Will China's Love of Ivory Kill All the World's Elephants?
Sun, July 10, 2011
A herd of elephants, photographed in Amboseli National Park, Kenya. With China’s growing appetite for ivory, poaching is on the rise all over Africa.Photography by Guillaume Bonn for Vanity FairWriting for Vanity Fair, Alex Shoumatoff takes up the plight of the world’s elephants. With a long career as a journalist covering political and environmental situations and world affairs, Alex Shoumatoff edits DispatchesFromtheVanishingWorld.com, devoted to “documenting and raising awareness about the planet’s rapidly disappearing natural and cultural diversity.”
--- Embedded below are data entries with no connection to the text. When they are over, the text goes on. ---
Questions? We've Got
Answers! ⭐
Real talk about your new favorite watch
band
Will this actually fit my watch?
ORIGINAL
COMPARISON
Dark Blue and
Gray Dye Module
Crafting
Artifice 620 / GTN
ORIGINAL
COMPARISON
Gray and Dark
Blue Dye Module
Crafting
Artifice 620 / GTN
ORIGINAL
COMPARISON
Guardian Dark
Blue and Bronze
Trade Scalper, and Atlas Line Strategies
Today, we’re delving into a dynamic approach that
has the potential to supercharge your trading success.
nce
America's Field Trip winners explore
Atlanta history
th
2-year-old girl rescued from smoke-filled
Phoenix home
There is plenty of finger-pointing in ‘Agony and Ivory’ and many of the problems aren’t new, especially those focused on unemployment, poverty and feeding families in Africa.
During the 1970s and 1980s, Africa’s elephanticide epidemic cut the population from an estimated 1.3 million to some 600,000, and Kenya’s elephant population went from 120,000 to 15,000. (It is now about twice that.)
All agree that getting an exact count of the elephant population and the extent of the current slaughter is difficult. The consensus of ‘Agony and Ivory’ is that the illegal ivory trade is increasing at an alarming rate. While illegal ivory is transported far and wide, all fingers point to China and the rise of a middle class devoted to conspicuous consumption.
China’s Love of Illegal Ivory

Before the Chinese began building the 70-mile-long highway around Amboseli, there was no poaching for 30 years. Since 2009, four of Amboseli’s “magnificent big-tusked bulls have been killed” and now poachers seek to kill the matriarchs — the oldest, wisest female leaders of the elephant herds.
The Chinese are close to creating an “extinction vortex” among elephants in the Amboseli, choosing to slaughter or pay for the slaughter of the largest elephants as trophies.
Ninety percent of the arrests for possession of ivory at Kenya’s Jomo Kenyatta are Chinese nationals. Half the poaching in Kenya occurs within 20 miles of one of the five massive Chinese road-building projects. Over a million Chinese now live in Africa compared to 700,000 a decade ago.